A patient’s blood pressure is an indicator of the condition’s severity. It is often considered an emergency, and doctors often refer them to the intensive care unit for continued cardiac monitoring, frequent assessment of neurologic status doithuong, and frequent urine output. Antihypertensive medications and intravenous fluids are administered to treat hypertension. Malignant hypertension is associated with altered blood pressure autoregulation. When blood pressure is reduced too quickly, organs are not adequately perfused, which can lead to a dangerous situation called “reference range hypoperfusion”.
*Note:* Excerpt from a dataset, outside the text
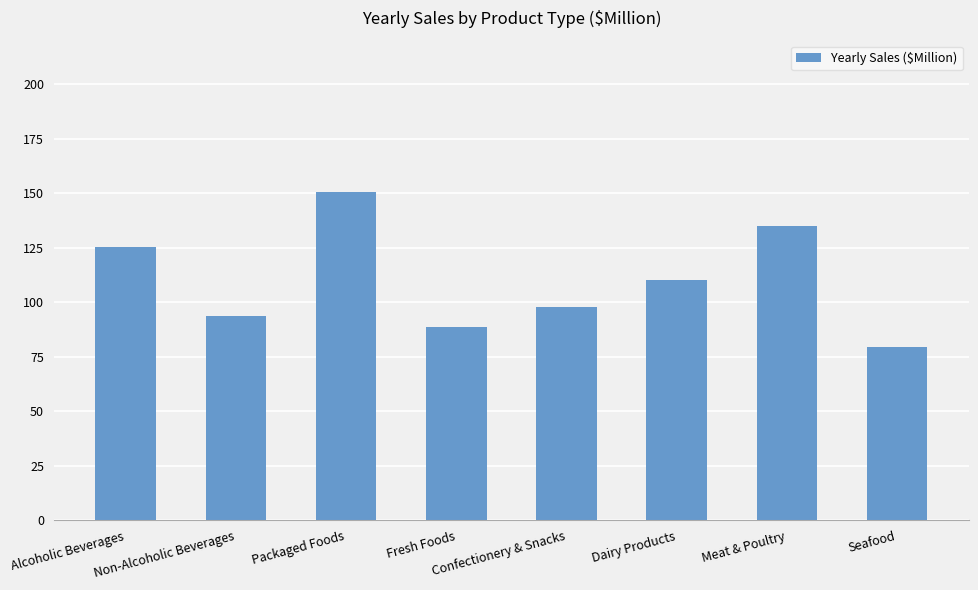

How many categories are shown in the chart?

8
Among the various drugs used to treat hypertension, thiazide-type diuretics are the first line of therapy for patients with stage 1 hypertension. Other medications include ACEIs (angiotensin-converting enzyme inhibitors), calcium channel blockers, beta-blockers, and diuretics. Each of these drugs is effective for lowering blood pressure, but there is a considerable range of interpatient variability.
Treatment of malignant hypertension requires an inter-professional team approach. The physician should seek medical advice from a cardiologist, nephrologist, neurologist, and internist. Because the condition can have devastating effects on target organs, it is important to monitor blood pressure and enforce medication compliance. While patients with asymptomatic hypertension should not be hospitalized, those with symptoms should be closely monitored. Specialists can diagnose end-organ damage and provide the appropriate medications.